Characterization of Broadband Focusing Microwave Metasurfaces at Oblique Incidence

TL;DR

This paper investigates how angular dispersion in broadband microwave metasurfaces affects their focusing ability at oblique angles, revealing that higher order resonances cause off-axis aberrations and efficiency loss.

Contribution

It provides a detailed analysis of the impact of meta-atom angular response and higher order resonances on broadband metasurface focusing performance at oblique incidence.

Findings

Angular dispersion significantly degrades focusing at oblique angles.

Higher order resonances disturb phase and amplitude responses.

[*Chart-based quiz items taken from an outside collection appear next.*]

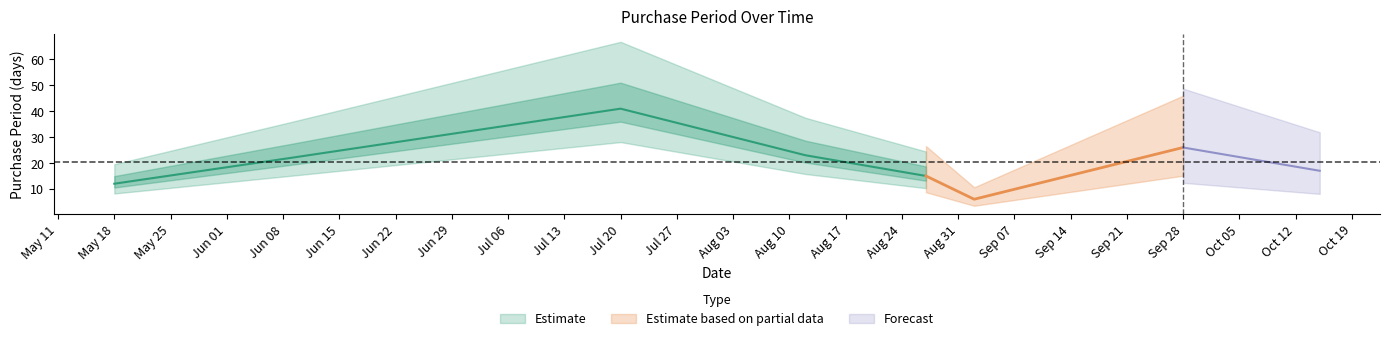

Where does the data first go above 22?

2015-07-20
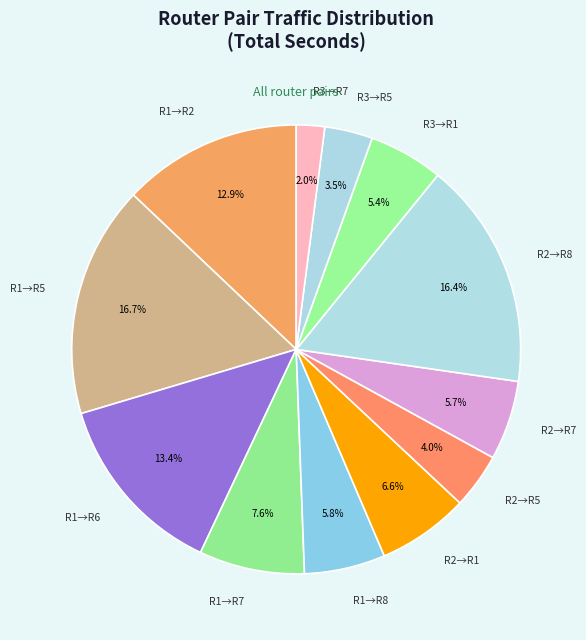

Which slice is the smallest?

R3→R7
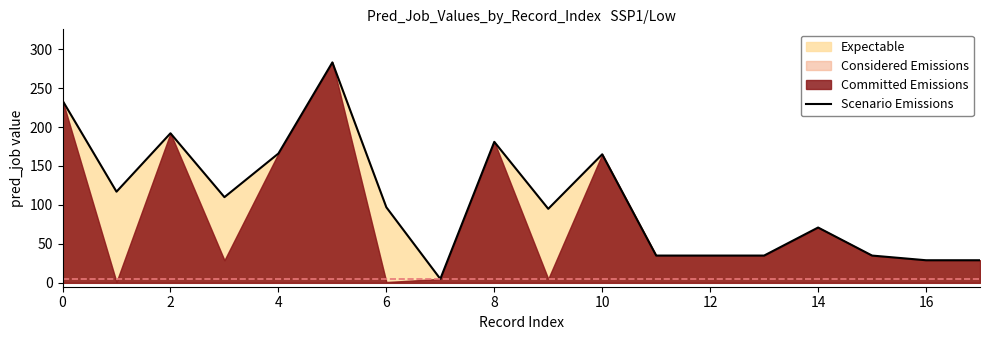

The Scenario Emissions series shows 22 at 12. True or false?

False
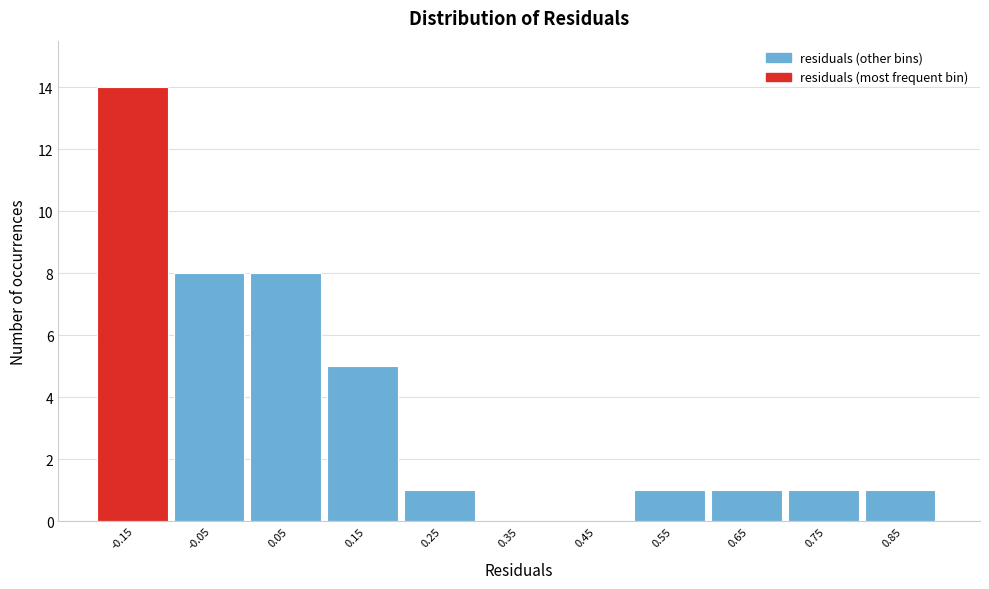

Reading left to right, list all the values displayed in this chart.

-0.15=14	-0.05=8	0.05=8	0.15=5	0.25=1	0.35=0	0.45=0	0.55=1	0.65=1	0.75=1	0.85=1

Modeling aligns with experimental results, highlighting angular dispersion as key factor.

Abstract

We report the characterization of an achromatic focusing metasurface at oblique incident angles. We show that in addition to the inherent off-axis aberrations that occurs due to the hyperbolic phase profile of the metasurface, the focusing performance is significantly degraded due to the meta-atoms' angular dispersion. To obtain insights into how the angular and spectral bandwidth of meta-atoms relate to the metasurface focusing performance, point-dipole models are used which incorporate different aspect's of the meta-atoms' angular response. It is emphasized that despite the meta-atoms being designed under the assumption that they support a single dipolar resonance, other resonances exist within the meta-atom geometry and become stronger at oblique incidence. These resonances disturb the designed phase and amplitude responses, resulting in lower focusing efficiency at higher incident angles. The modelling of higher order modes leads to good agreement with the experimental measurements, confirming that angular dispersion of the meta-atoms is the dominant mechanism in determining off-axis aberrations.